-- Exercise --
Retype everything in the listing, leaving each line exactly as it is.

-- Raw data --
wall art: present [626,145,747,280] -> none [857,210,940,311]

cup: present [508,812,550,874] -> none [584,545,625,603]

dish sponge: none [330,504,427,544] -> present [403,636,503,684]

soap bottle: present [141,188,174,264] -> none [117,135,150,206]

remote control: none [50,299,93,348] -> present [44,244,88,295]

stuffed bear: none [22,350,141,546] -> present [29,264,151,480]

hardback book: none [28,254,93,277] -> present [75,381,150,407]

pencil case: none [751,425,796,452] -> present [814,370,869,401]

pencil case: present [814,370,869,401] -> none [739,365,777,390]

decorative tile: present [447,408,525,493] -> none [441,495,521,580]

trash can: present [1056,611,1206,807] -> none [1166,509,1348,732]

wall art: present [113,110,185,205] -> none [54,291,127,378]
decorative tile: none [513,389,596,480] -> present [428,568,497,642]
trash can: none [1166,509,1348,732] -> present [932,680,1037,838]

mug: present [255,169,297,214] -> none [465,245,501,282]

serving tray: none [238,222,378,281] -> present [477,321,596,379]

-- Result of this exercise --
wall art: present [626,145,747,280] -> none [857,210,940,311]

cup: present [508,812,550,874] -> none [584,545,625,603]

dish sponge: none [330,504,427,544] -> present [403,636,503,684]

soap bottle: present [141,188,174,264] -> none [117,135,150,206]

remote control: none [50,299,93,348] -> present [44,244,88,295]

stuffed bear: none [22,350,141,546] -> present [29,264,151,480]

hardback book: none [28,254,93,277] -> present [75,381,150,407]

pencil case: none [751,425,796,452] -> present [814,370,869,401]

pencil case: present [814,370,869,401] -> none [739,365,777,390]

decorative tile: present [447,408,525,493] -> none [441,495,521,580]

trash can: present [1056,611,1206,807] -> none [1166,509,1348,732]

wall art: present [113,110,185,205] -> none [54,291,127,378]
decorative tile: none [513,389,596,480] -> present [428,568,497,642]
trash can: none [1166,509,1348,732] -> present [932,680,1037,838]

mug: present [255,169,297,214] -> none [465,245,501,282]

serving tray: none [238,222,378,281] -> present [477,321,596,379]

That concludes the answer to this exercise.